Sulik, leader del più recente partito politico slovacco, il liberale Libertà e Solidarietà (Sloboda a Solidarita / SaS) fondato lo scorso anno, ha ottenuto un risultato lusinghiero alle elezioni parlamentari del Giugno 2010 (le prime alle quali abbia mai partecipato), ottenendo un 12,14% che gli ha permesso di essere il terzo partito slovacco, di poco dietro al collega di centro-destra SDKU-DS di Mikulas Dzurinda, partito per il quale Sulik ha elaborato alcuni anni fa la riforma fiscale con la messa in opera della nota flat tax.

Richard Sulik, nato nel 1968, emigrato in Germania nel 1980 con la famiglia, ha studiato prima fisica e successivamente economia. Da poco laureato, diventò consulente del Ministro delle Finanze Ivan Miklos (SDKU-DS) nel 2004 e lo convinse ad attuare la riforma del sistema di imposizione fiscale, lanciando la tassa unica al 19%, seguendo lo schema che Sulik aveva elaborato per la sua tesi. Anche durante il Governo successivo, guidato dal socialista Smer-SD, Sulik è stato consulente dell’allora Ministro delle Finanze Jan Pociatek.

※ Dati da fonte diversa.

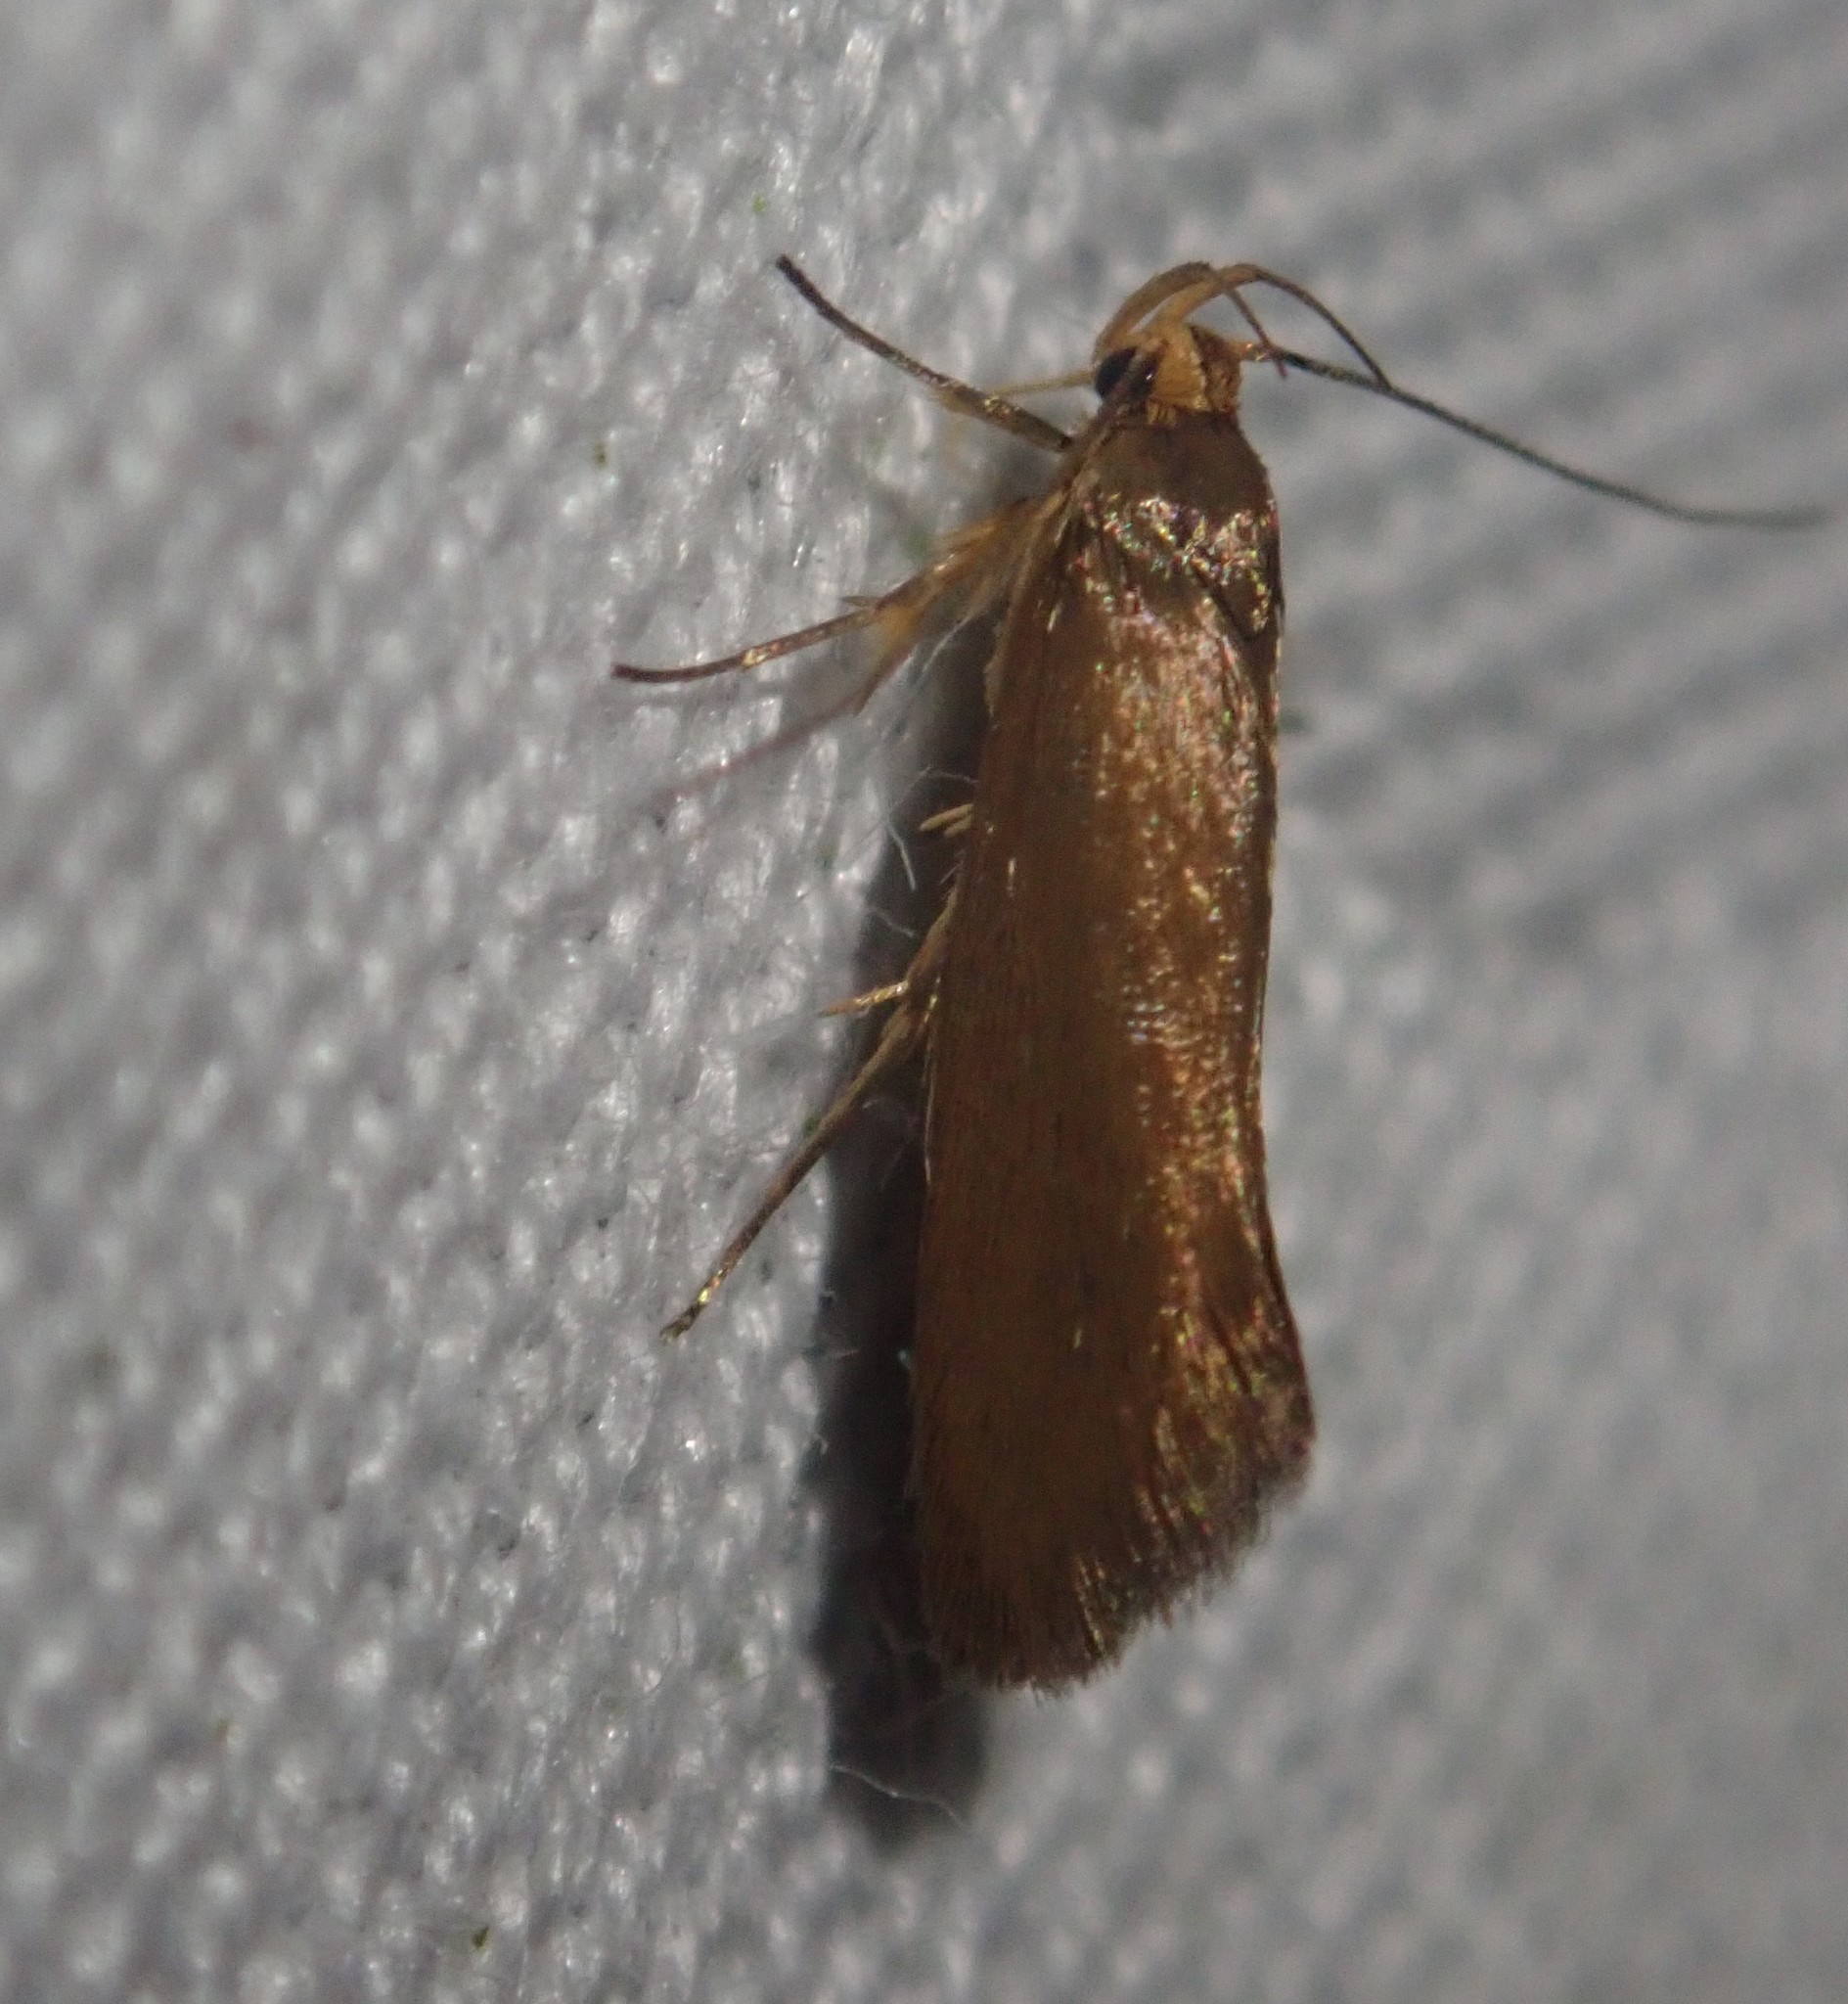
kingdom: Animalia
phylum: Arthropoda
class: Insecta
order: Lepidoptera
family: Oecophoridae
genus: Borkhausenia
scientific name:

Dopo il buon risultato delle elezioni parlamentari, il suo partito è entrato a far parte della Coalizione di centro-destra che ha formato il Governo nel Luglio di quest’anno, assieme a SDKU-DS, KDH e Most-Hid. Sas è riuscito ad ottenere Ministeri molto importanti quali Economia, Lavoro, Difesa. Sulik ambiva per sé al Ministero delle Finanze, ma in base ad un accordo col maggior partito SDKU-DS l’incarico è andato di nuovo a Ivan Miklos. Dunque Sulik ha preteso, e ottenuto, di essere Presidente del Parlamento, seconda carica del Paese.

Ci riserviamo di pubblicare più tardi un resoconto della serata.